# [Instructions to follow]
Lines below that hold the word "rights" must be copied in full.
-- Task material follows --
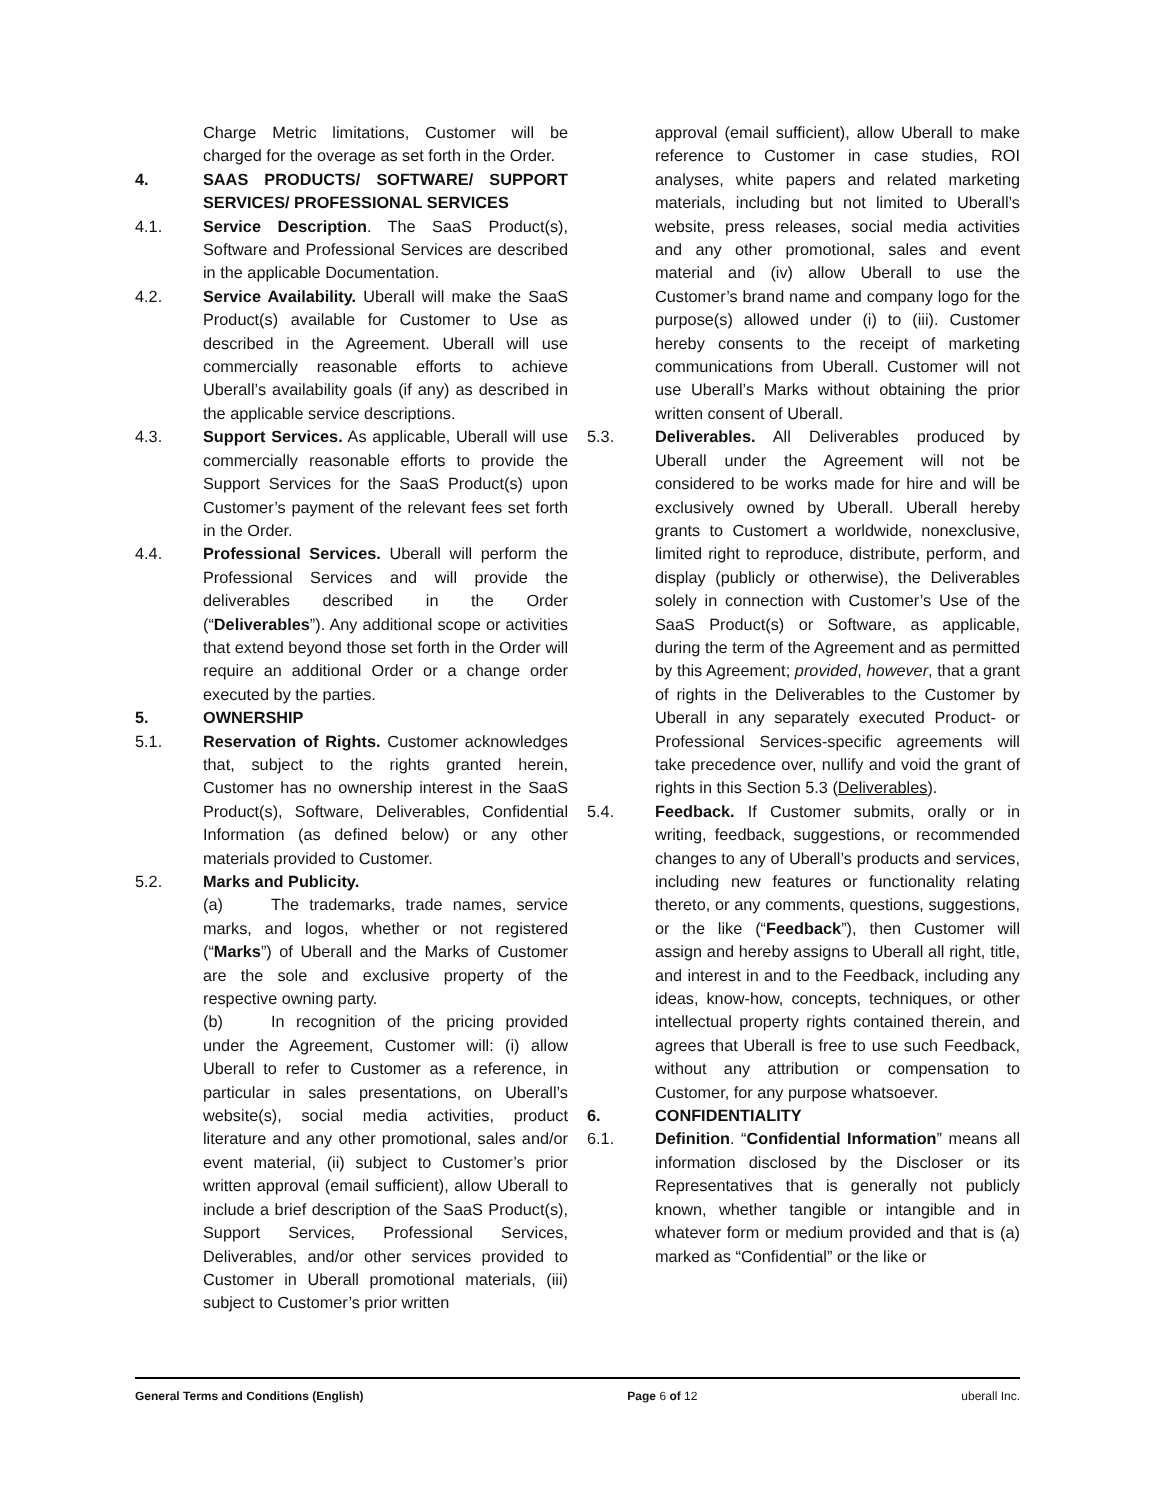Charge Metric limitations, Customer will be charged for the overage as set forth in the Order.
4. SAAS PRODUCTS/ SOFTWARE/ SUPPORT SERVICES/ PROFESSIONAL SERVICES
4.1. Service Description. The SaaS Product(s), Software and Professional Services are described in the applicable Documentation.
4.2. Service Availability. Uberall will make the SaaS Product(s) available for Customer to Use as described in the Agreement. Uberall will use commercially reasonable efforts to achieve Uberall’s availability goals (if any) as described in the applicable service descriptions.
4.3. Support Services. As applicable, Uberall will use commercially reasonable efforts to provide the Support Services for the SaaS Product(s) upon Customer’s payment of the relevant fees set forth in the Order.
4.4. Professional Services. Uberall will perform the Professional Services and will provide the deliverables described in the Order (“Deliverables”). Any additional scope or activities that extend beyond those set forth in the Order will require an additional Order or a change order executed by the parties.
5. OWNERSHIP
5.1. Reservation of Rights. Customer acknowledges that, subject to the rights granted herein, Customer has no ownership interest in the SaaS Product(s), Software, Deliverables, Confidential Information (as defined below) or any other materials provided to Customer.
5.2. Marks and Publicity.
(a) The trademarks, trade names, service marks, and logos, whether or not registered (“Marks”) of Uberall and the Marks of Customer are the sole and exclusive property of the respective owning party.
(b) In recognition of the pricing provided under the Agreement, Customer will: (i) allow Uberall to refer to Customer as a reference, in particular in sales presentations, on Uberall’s website(s), social media activities, product literature and any other promotional, sales and/or event material, (ii) subject to Customer’s prior written approval (email sufficient), allow Uberall to include a brief description of the SaaS Product(s), Support Services, Professional Services, Deliverables, and/or other services provided to Customer in Uberall promotional materials, (iii) subject to Customer’s prior written
approval (email sufficient), allow Uberall to make reference to Customer in case studies, ROI analyses, white papers and related marketing materials, including but not limited to Uberall’s website, press releases, social media activities and any other promotional, sales and event material and (iv) allow Uberall to use the Customer’s brand name and company logo for the purpose(s) allowed under (i) to (iii). Customer hereby consents to the receipt of marketing communications from Uberall. Customer will not use Uberall’s Marks without obtaining the prior written consent of Uberall.
5.3. Deliverables. All Deliverables produced by Uberall under the Agreement will not be considered to be works made for hire and will be exclusively owned by Uberall. Uberall hereby grants to Customert a worldwide, nonexclusive, limited right to reproduce, distribute, perform, and display (publicly or otherwise), the Deliverables solely in connection with Customer’s Use of the SaaS Product(s) or Software, as applicable, during the term of the Agreement and as permitted by this Agreement; provided, however, that a grant of rights in the Deliverables to the Customer by Uberall in any separately executed Product- or Professional Services-specific agreements will take precedence over, nullify and void the grant of rights in this Section 5.3 (Deliverables).
5.4. Feedback. If Customer submits, orally or in writing, feedback, suggestions, or recommended changes to any of Uberall’s products and services, including new features or functionality relating thereto, or any comments, questions, suggestions, or the like (“Feedback”), then Customer will assign and hereby assigns to Uberall all right, title, and interest in and to the Feedback, including any ideas, know-how, concepts, techniques, or other intellectual property rights contained therein, and agrees that Uberall is free to use such Feedback, without any attribution or compensation to Customer, for any purpose whatsoever.
6. CONFIDENTIALITY
6.1. Definition. “Confidential Information” means all information disclosed by the Discloser or its Representatives that is generally not publicly known, whether tangible or intangible and in whatever form or medium provided and that is (a) marked as “Confidential” or the like or
General Terms and Conditions (English) Page 6 of 12 uberall Inc.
-- Task material concluded --
# [The answer]
5.1. Reservation of Rights. Customer acknowledges that, subject to the rights granted herein, Customer has no ownership interest in the SaaS Product(s), Software, Deliverables, Confidential Information (as defined below) or any other materials provided to Customer.
5.3. Deliverables. All Deliverables produced by Uberall under the Agreement will not be considered to be works made for hire and will be exclusively owned by Uberall. Uberall hereby grants to Customert a worldwide, nonexclusive, limited right to reproduce, distribute, perform, and display (publicly or otherwise), the Deliverables solely in connection with Customer’s Use of the SaaS Product(s) or Software, as applicable, during the term of the Agreement and as permitted by this Agreement; provided, however, that a grant of rights in the Deliverables to the Customer by Uberall in any separately executed Product- or Professional Services-specific agreements will take precedence over, nullify and void the grant of rights in this Section 5.3 (Deliverables).
5.4. Feedback. If Customer submits, orally or in writing, feedback, suggestions, or recommended changes to any of Uberall’s products and services, including new features or functionality relating thereto, or any comments, questions, suggestions, or the like (“Feedback”), then Customer will assign and hereby assigns to Uberall all right, title, and interest in and to the Feedback, including any ideas, know-how, concepts, techniques, or other intellectual property rights contained therein, and agrees that Uberall is free to use such Feedback, without any attribution or compensation to Customer, for any purpose whatsoever.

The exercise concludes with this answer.